====== Dataset entries ======
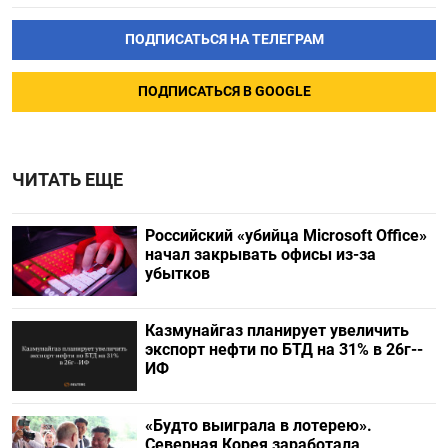
ПОДПИСАТЬСЯ НА ТЕЛЕГРАМ
ПОДПИСАТЬСЯ В GOOGLE
ЧИТАТЬ ЕЩЕ
Российский «убийца Microsoft Office»
начал закрывать офисы из-за
убытков
Казмунайгаз планирует увеличить
экспорт нефти по БТД на 31% в 26г--
ИФ
«Будто выиграла в лотерею».
Северная Корея заработала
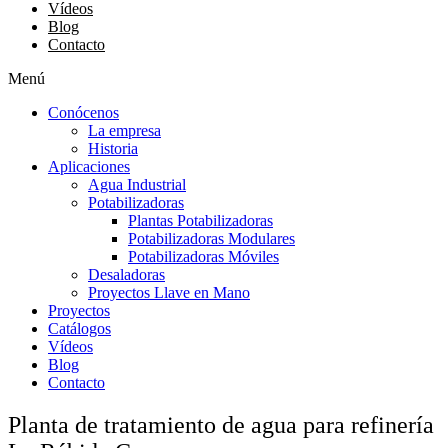
Vídeos
Blog
Contacto
Menú
Conócenos
La empresa
Historia
Aplicaciones
Agua Industrial
Potabilizadoras
Plantas Potabilizadoras
Potabilizadoras Modulares
Potabilizadoras Móviles
Desaladoras
Proyectos Llave en Mano
Proyectos
Catálogos
Vídeos
Blog
Contacto
Planta de tratamiento de agua para refinería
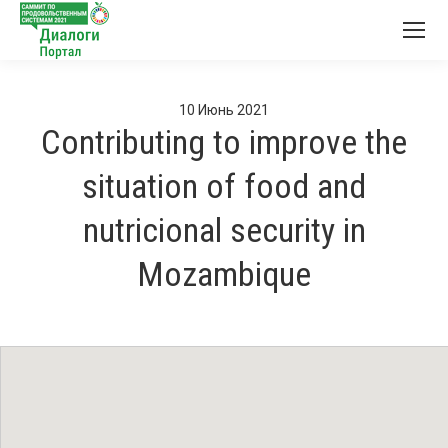
10
Июнь
2021
Contributing to improve the
situation of food and
nutricional security in
Mozambique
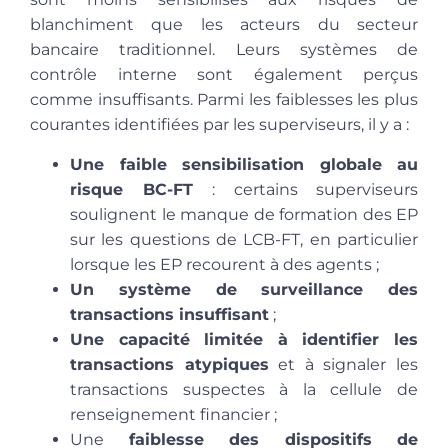
blanchiment que les acteurs du secteur
bancaire traditionnel. Leurs systèmes de
contrôle interne sont également perçus
comme insuffisants. Parmi les faiblesses les plus
courantes identifiées par les superviseurs, il y a :
Une faible sensibilisation globale au
risque BC-FT
: certains superviseurs
soulignent le manque de formation des EP
sur les questions de LCB-FT, en particulier
lorsque les EP recourent à des agents ;
Un système de surveillance des
transactions insuffisant
;
Une capacité limitée à identifier les
transactions atypiques
et à signaler les
transactions suspectes à la cellule de
renseignement financier ;
Une
faiblesse des dispositifs de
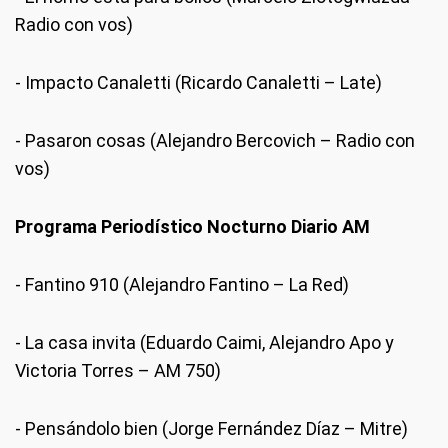
Radio con vos)
- Impacto Canaletti (Ricardo Canaletti – Late)
- Pasaron cosas (Alejandro Bercovich – Radio con
vos)
Programa Periodístico Nocturno Diario AM
- Fantino 910 (Alejandro Fantino – La Red)
- La casa invita (Eduardo Caimi, Alejandro Apo y
Victoria Torres – AM 750)
- Pensándolo bien (Jorge Fernández Díaz – Mitre)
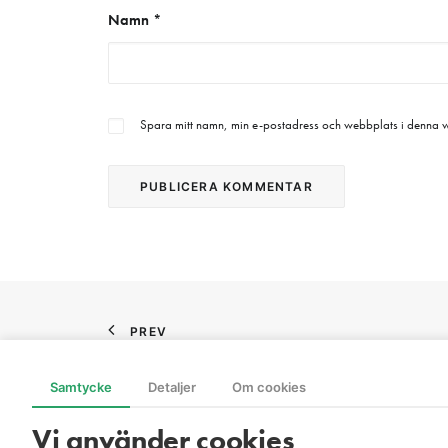
Namn
*
Spara mitt namn, min e-postadress och webbplats i denna we
PREV
Samtycke
Detaljer
Om cookies
Vi använder cookies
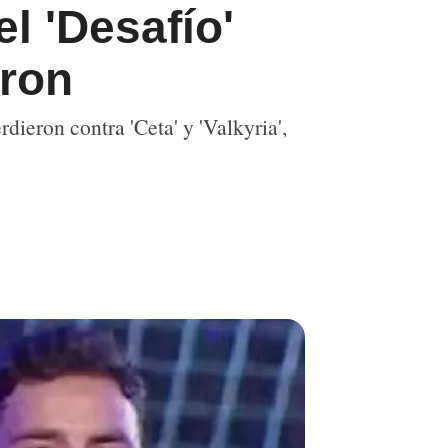
l 'Desafío'
aron
rdieron contra 'Ceta' y 'Valkyria',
======
Copy word for word every line from the start of the material through the line holding "renseignement financier ;". The pictures are not part of the copy.

— Task answer —
ПОДПИСАТЬСЯ НА ТЕЛЕГРАМ
ПОДПИСАТЬСЯ В GOOGLE
ЧИТАТЬ ЕЩЕ
Российский «убийца Microsoft Office»
начал закрывать офисы из-за
убытков
Казмунайгаз планирует увеличить
экспорт нефти по БТД на 31% в 26г--
ИФ
«Будто выиграла в лотерею».
Северная Корея заработала
Vídeos
Blog
Contacto
Menú
Conócenos
La empresa
Historia
Aplicaciones
Agua Industrial
Potabilizadoras
Plantas Potabilizadoras
Potabilizadoras Modulares
Potabilizadoras Móviles
Desaladoras
Proyectos Llave en Mano
Proyectos
Catálogos
Vídeos
Blog
Contacto
Planta de tratamiento de agua para refinería
10
Июнь
2021
Contributing to improve the
situation of food and
nutricional security in
Mozambique
blanchiment que les acteurs du secteur
bancaire traditionnel. Leurs systèmes de
contrôle interne sont également perçus
comme insuffisants. Parmi les faiblesses les plus
courantes identifiées par les superviseurs, il y a :
Une faible sensibilisation globale au
risque BC-FT
: certains superviseurs
soulignent le manque de formation des EP
sur les questions de LCB-FT, en particulier
lorsque les EP recourent à des agents ;
Un système de surveillance des
transactions insuffisant
;
Une capacité limitée à identifier les
transactions atypiques
et à signaler les
transactions suspectes à la cellule de
renseignement financier ;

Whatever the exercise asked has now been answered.